On March 3, Berta Caceres, a prominent indigenous and environmental activist, was murdered in her home in La Esperanza, Intibuca, in the mountains of Honduras. Caceres was a campaigner for the rights of her native people, the Lenca, and a staunch opponent of one of Central America’s biggest dam projects. Her shocking murder was but the first recent example of the growing threat to human rights activists across Latin America. Less than two weeks after Caceres’ assassination, her fellow activist Nelson Garcia was murdered during a community eviction in the village of Rio Chiquito in northern Honduras. The next day, Guatemalan environmental activist Walter Mendez Barrios was murdered. Mendez, a member of the Association of Forest Communities of Peten, had been an opponent of hydroelectric dam projects along the Usumacinta River in northwestern Guatemala.
Their deaths came after a bit of good news for human rights defenders in the region. In February, police in El Salvador arrested four former military officers in connection with one of the most notorious atrocities of the country’s 12-year civil war: the 1989 murders of six Jesuits, their housekeeper and her 15-year-old daughter at the University of Central America in San Salvador. The officers were arrested under a Spanish arrest warrant—five of the six Jesuits were Spanish—seeking their extradition, which was originally issued in May 2011. The fate of the arrested officers, as well as another 12 missing officers named in the warrant, is currently pending before the Salvadoran Supreme Court. A U.S. judge in February also approved the extradition of Inocente Orlando Montano Morales, a former Salvadoran colonel, in connection with the killings.

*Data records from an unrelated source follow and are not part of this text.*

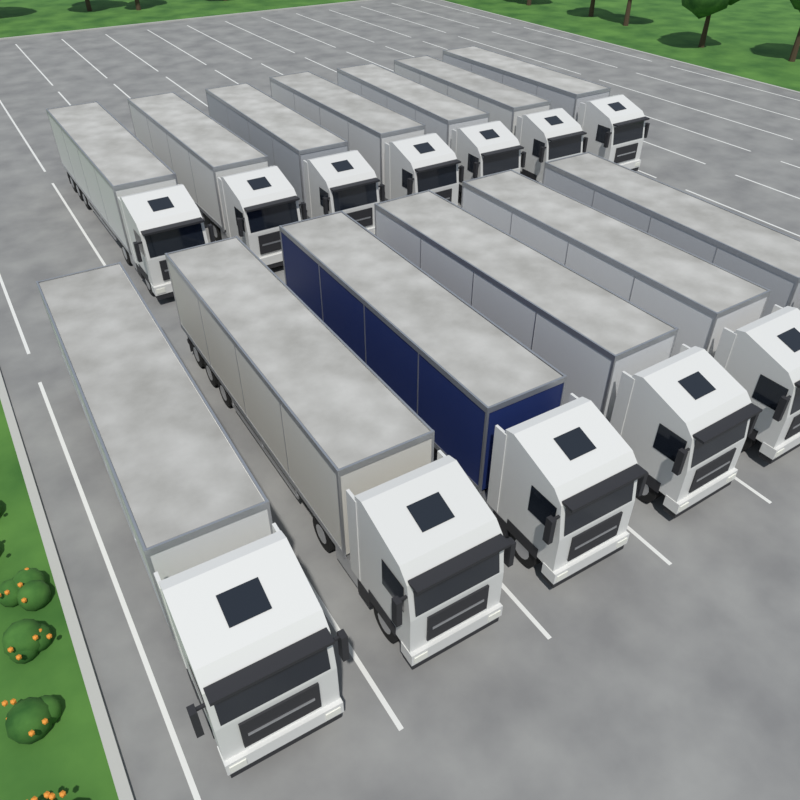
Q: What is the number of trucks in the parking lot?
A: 13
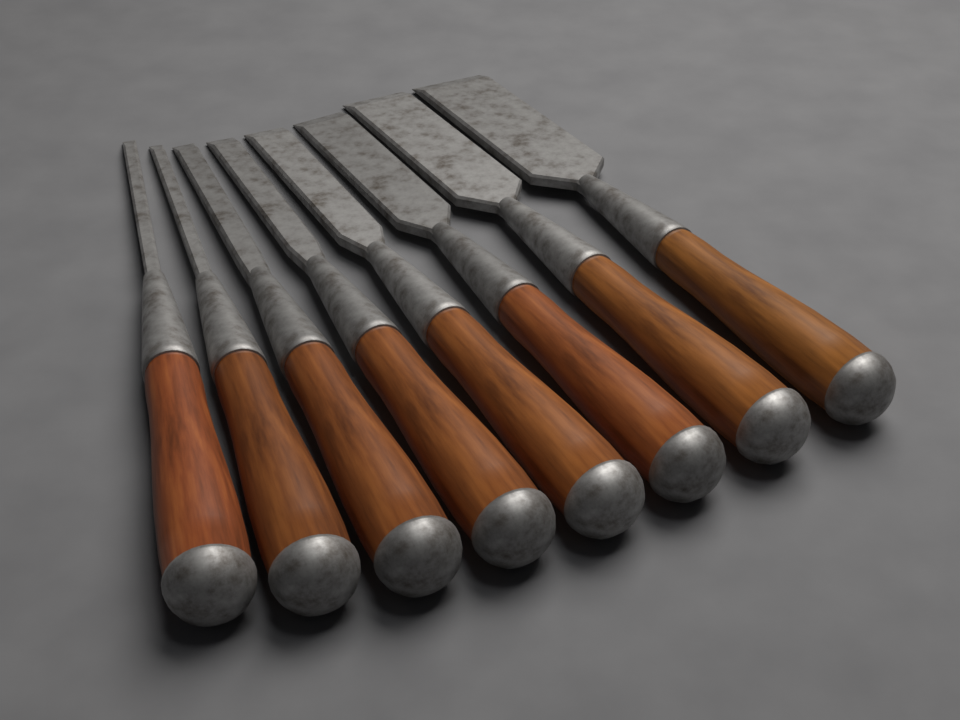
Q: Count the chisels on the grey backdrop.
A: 8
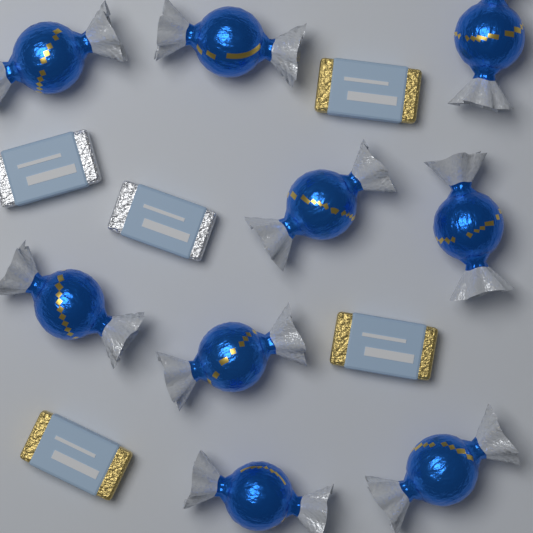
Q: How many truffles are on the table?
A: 9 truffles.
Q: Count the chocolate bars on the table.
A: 5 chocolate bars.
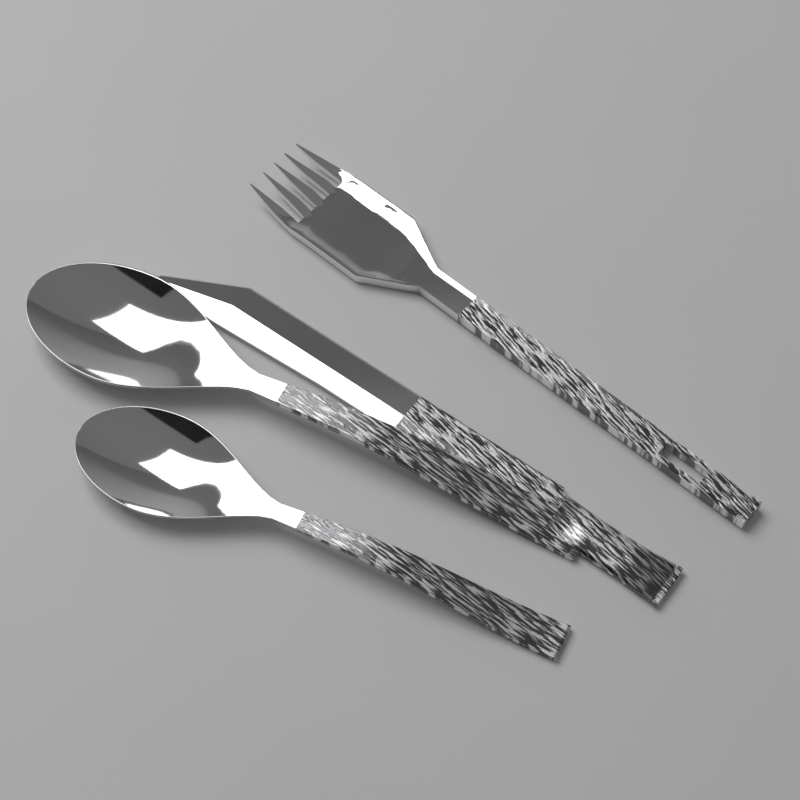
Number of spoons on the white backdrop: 2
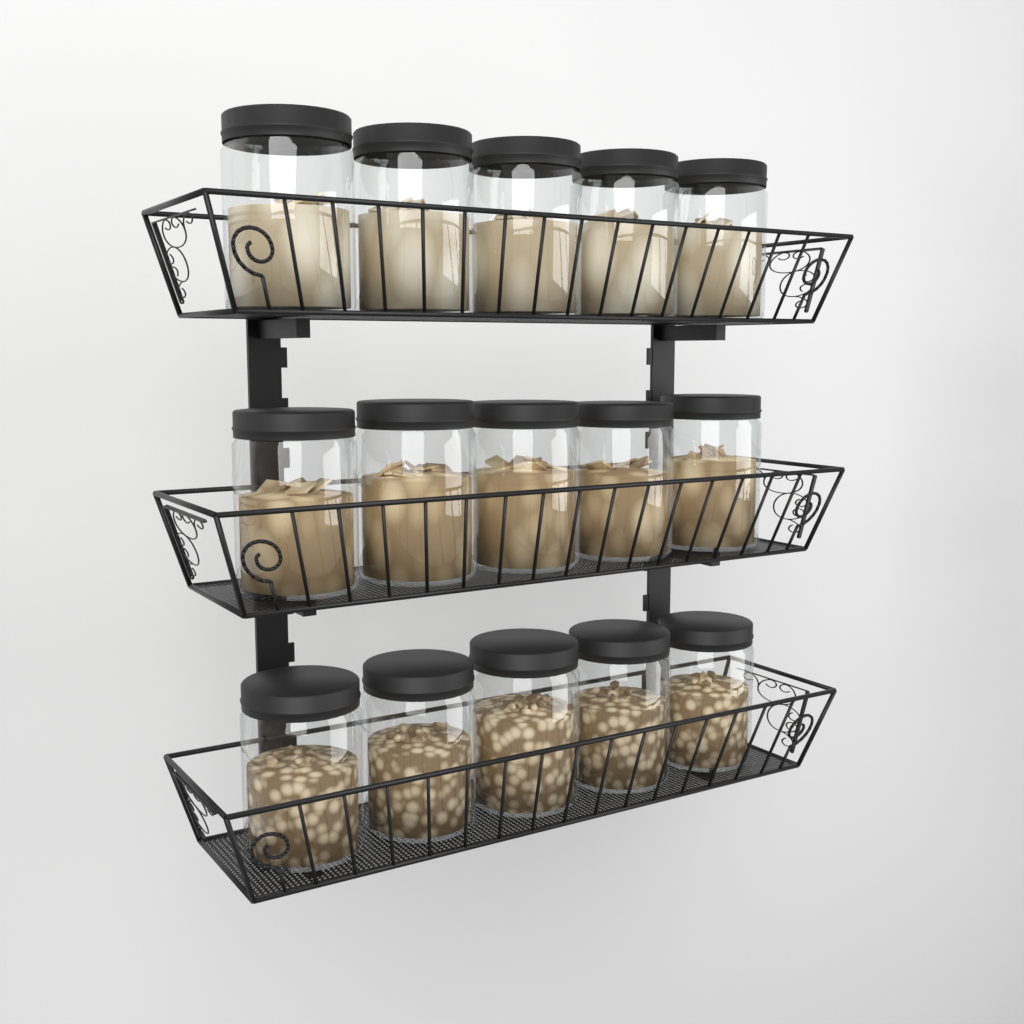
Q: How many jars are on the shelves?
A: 15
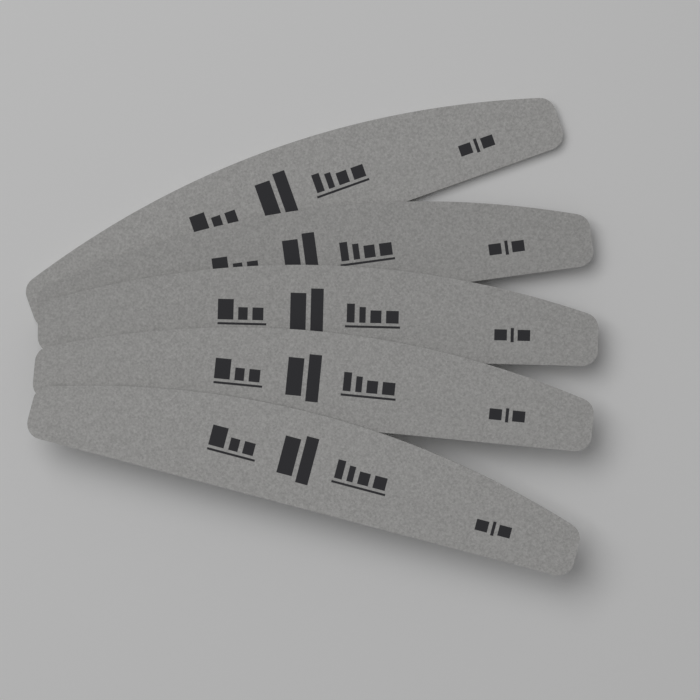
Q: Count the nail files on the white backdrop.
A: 5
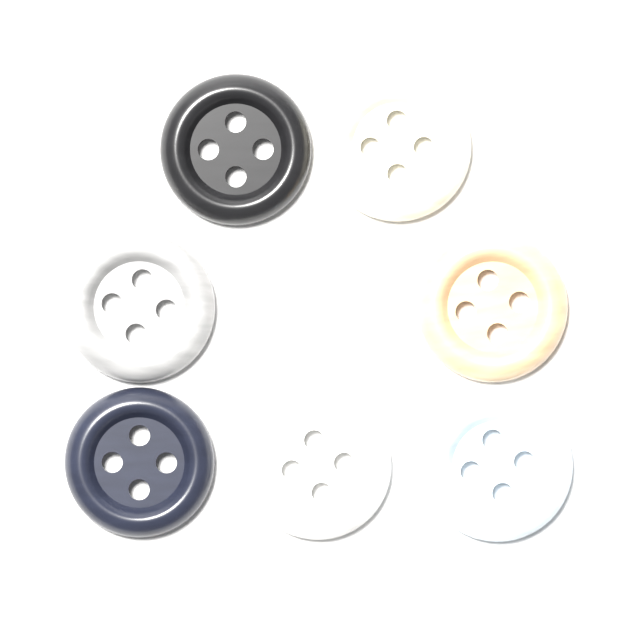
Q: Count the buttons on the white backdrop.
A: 7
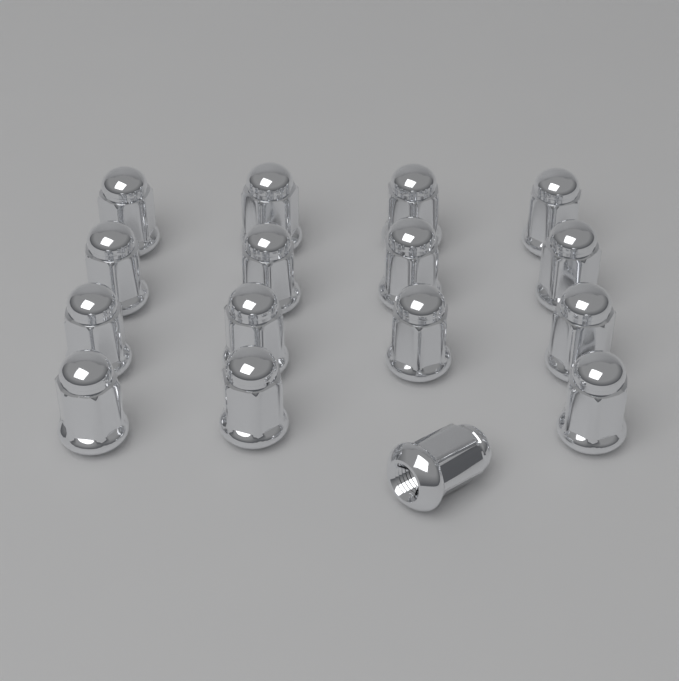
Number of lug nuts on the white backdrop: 16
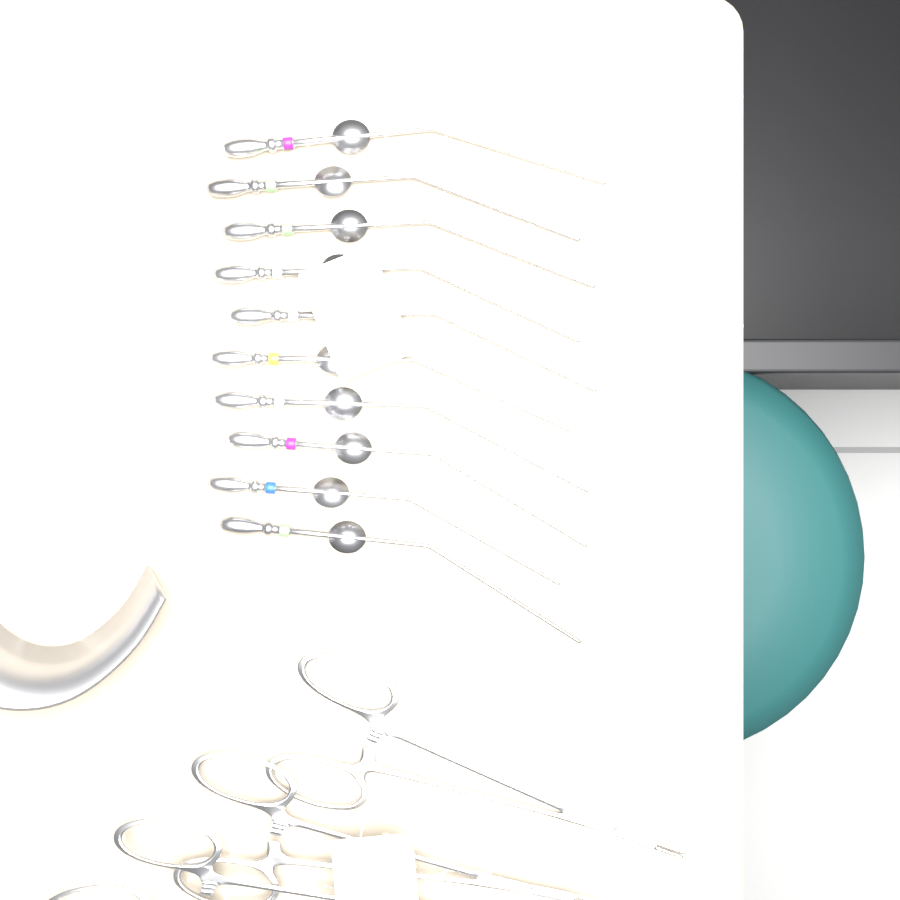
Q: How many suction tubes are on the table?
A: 10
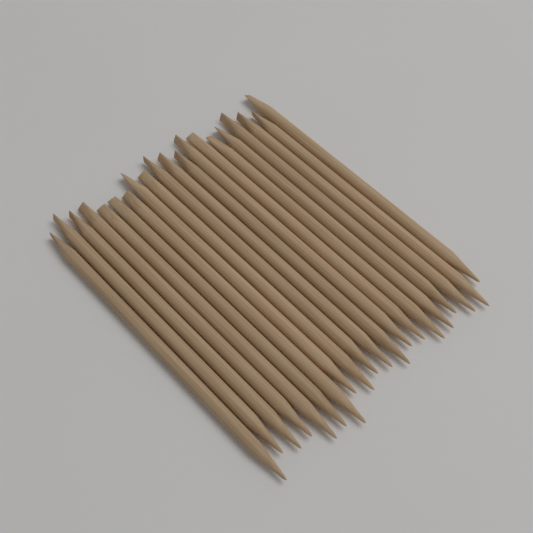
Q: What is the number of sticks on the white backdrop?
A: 20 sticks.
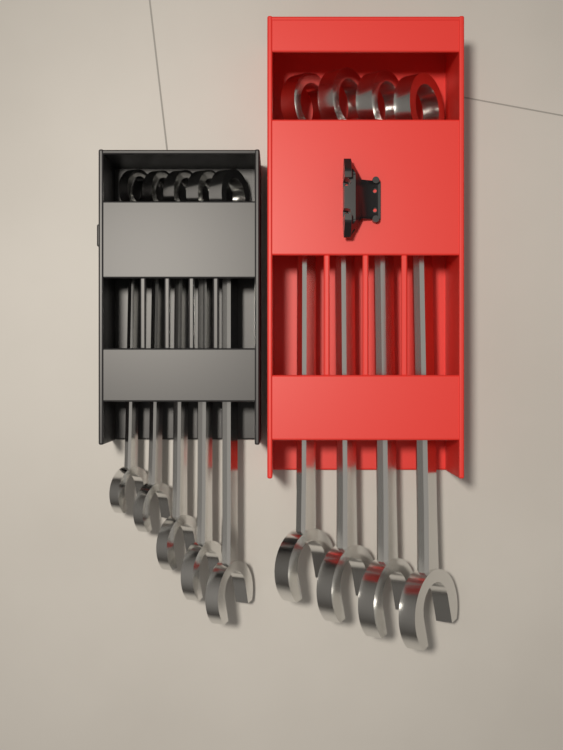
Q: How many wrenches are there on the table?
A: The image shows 9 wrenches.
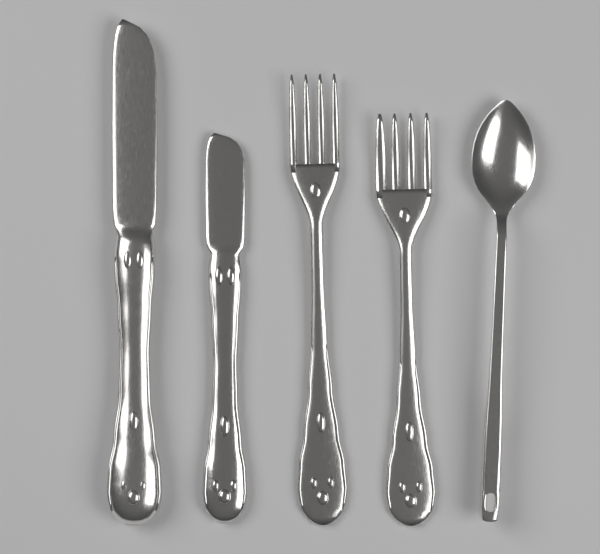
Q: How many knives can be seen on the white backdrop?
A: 2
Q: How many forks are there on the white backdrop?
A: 2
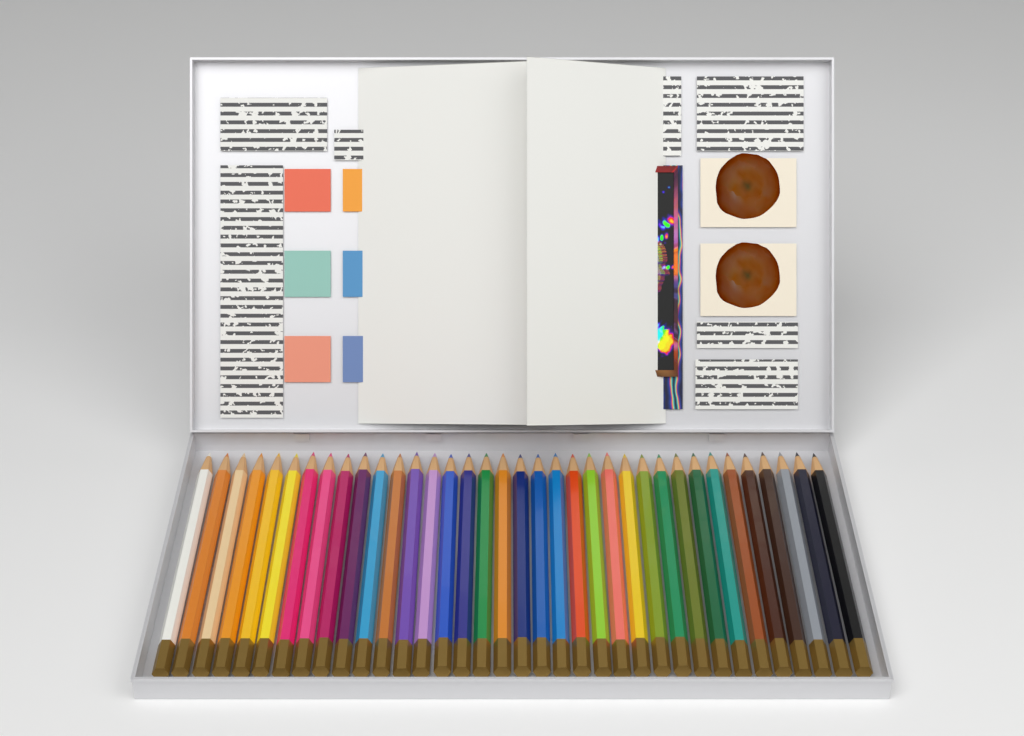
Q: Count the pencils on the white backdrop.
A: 36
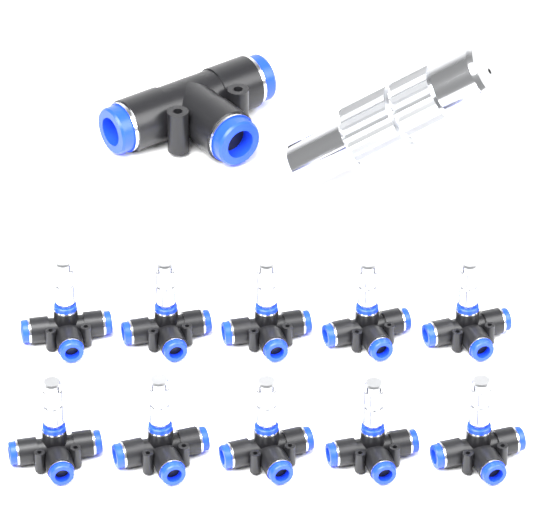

Meanwhile, in Guatemala, a court on Feb. 26 handed down a landmark decision convicting two army officers of sexual slavery and sexual violence against indigenous women in the town of Sepur Zarco during the country’s 36-year civil war. The two defendants were sentenced to a total of 360 years and ordered to pay $1 million in compensation. It was the first time ever, anywhere in the world, that a case regarding sexual slavery committed during an armed conflict was prosecuted in the country where it took place, rather than in an international tribunal. As the defendants prepare their appeal, only time will tell whether the verdict will be upheld or overturned, as was the case in the 2013 genocide trial of Guatemala's former military ruler, Efrain Rios Montt. His retrial resumed last week.